# SNIPPETS....

The power of 11111

This is called a repunit i.e. a repeated sequence of ones. There are repunits which are also primes like 11. After 11, a string of nineteen ones i.e. 111...(repeated 19 times and written as R19) is another prime, other examples of repunit primes are R23, R317 and R1031.

No larger repunit prime than R1031 is perhaps known! The number one is itself unique in many ways; i.e. apart from it being used to denote the top or number one position in any situation or subject. One and zero are of course unique binary digits, the universal basis for all digital systems and computations.

Anything multiplied by one, remains the same, but anything multiplied by zero also vanishes. Anything (i.e. any number), raised to the power of zero, becomes one, but anything (however large or small) raised to the power of one does not change and is the same number! This has led to the amusing adage “Show me a useless exponent and I will show you one!”. In the adventures of Alice in Wonderland (or rather in its sequel Through the looking glass) one of the riddles posed to Alice (by the Red Queen) is “What is one and one and one...?” Alice replies, “I have lost count!” Of course you can build up all the numbers using only zero and one which is actually the basis for the binary system.

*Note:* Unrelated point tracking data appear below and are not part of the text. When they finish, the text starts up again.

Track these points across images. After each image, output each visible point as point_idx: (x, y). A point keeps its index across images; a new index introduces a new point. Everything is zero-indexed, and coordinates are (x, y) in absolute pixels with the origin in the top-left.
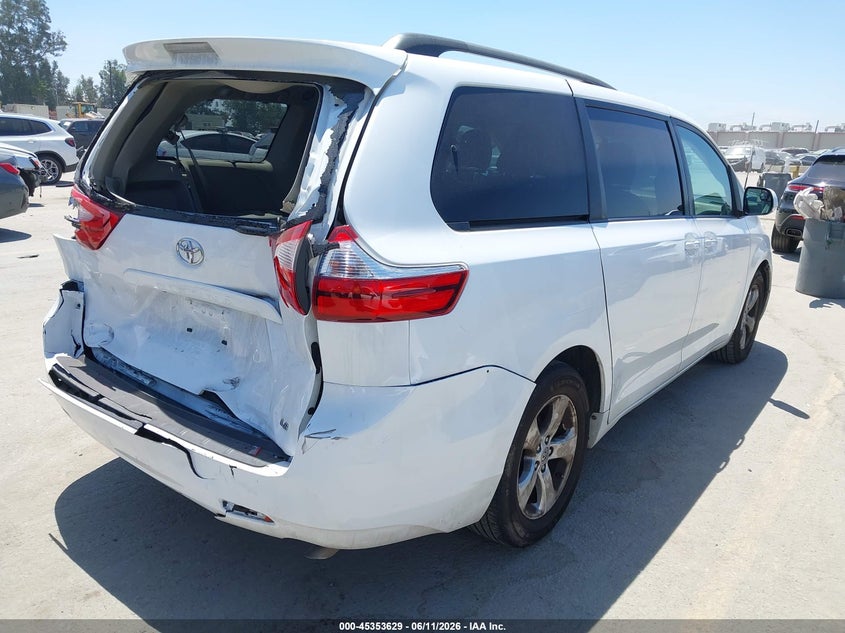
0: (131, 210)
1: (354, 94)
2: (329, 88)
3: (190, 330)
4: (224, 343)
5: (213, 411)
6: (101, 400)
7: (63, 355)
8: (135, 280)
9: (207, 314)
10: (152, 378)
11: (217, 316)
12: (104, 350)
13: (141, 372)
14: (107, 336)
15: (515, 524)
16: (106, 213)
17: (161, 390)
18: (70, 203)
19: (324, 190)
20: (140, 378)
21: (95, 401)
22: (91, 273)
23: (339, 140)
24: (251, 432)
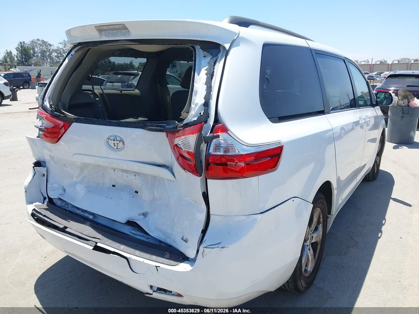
0: (77, 121)
1: (214, 50)
2: (199, 47)
3: (114, 186)
4: (137, 192)
5: (134, 232)
6: (67, 230)
7: (37, 203)
8: (79, 160)
9: (125, 177)
10: (93, 214)
11: (131, 177)
12: (60, 199)
13: (86, 211)
14: (61, 191)
15: (302, 281)
16: (61, 123)
17: (99, 221)
18: (37, 118)
19: (206, 104)
20: (86, 215)
21: (63, 230)
22: (50, 156)
23: (211, 76)
24: (158, 243)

The number eleven again has interesting properties. The powers of eleven give the binomial co-efficients in the binomial expansion, as is well known in school algebra, i.e. 11, 121, 1331 etc. If you want to expand (a+b) to the power of n, ex: n=2, coefficients are 1, 2, and 1 for a squared, product ab and b squared. A convenient way to remember this is the so-called Pascal’s triangle, which successively gives the power of eleven. The first few powers of eleven are also palindromic (i.e. read the same both ways), ex: 11, 121, 1331 etc.

Eleven dimensions also play a unique role in unified theories of basic interactions in physics. The universe is supposed to have started with eleven dimensions, four expanding and the remaining shrinking and becoming compact to minuscule dimensions which could be probed in the Large Hadron Collider! The eleventh of November this year will also have the sequence 111111.

C Sivaram

Imagining a new skin that can repel ice

De-icing aircraft with chemicals is expensive, environmentally unfriendly and time-consuming, as stranded passengers during winter blizzards may be well aware. For the last decade researchers have been exploring the possibility of building planes with hydrophobic, or water-repellent, materials that would not require de-icing. But now, researchers from MIT report that this approach is flawed. Although a surface might be water-repellent, it may not be ice- or frost-repellent. Their findings appear in the journal
Applied Physics Letters. “Water can go directly from a vapour stage to a solid state,” said Kripa Varanasi the study’s lead author and a professor of mechanical engineering at MIT.

“When ice forms this way – typically called frost – on a super hydrophobic surface it can pretty much coat up the entire surface.” The result is a surface covered in frost that is no longer hydrophobic, but incredibly hydrophilic, or water-attracting, he said. Varanasi believes that frost build-up can be better controlled by creating a surface with nanoscale texturing. The technology would have applications outside aviation as well. Wind turbines tend to collect large amounts of ice, and aside from introducing significant drag and reducing performance, a spinning turbine can hurl out large chunks of ice that can cause serious damage.

The real challenge lies in creating an ideal texture that deflects unwanted frost formation and is also durable and scalable, Varanasi said.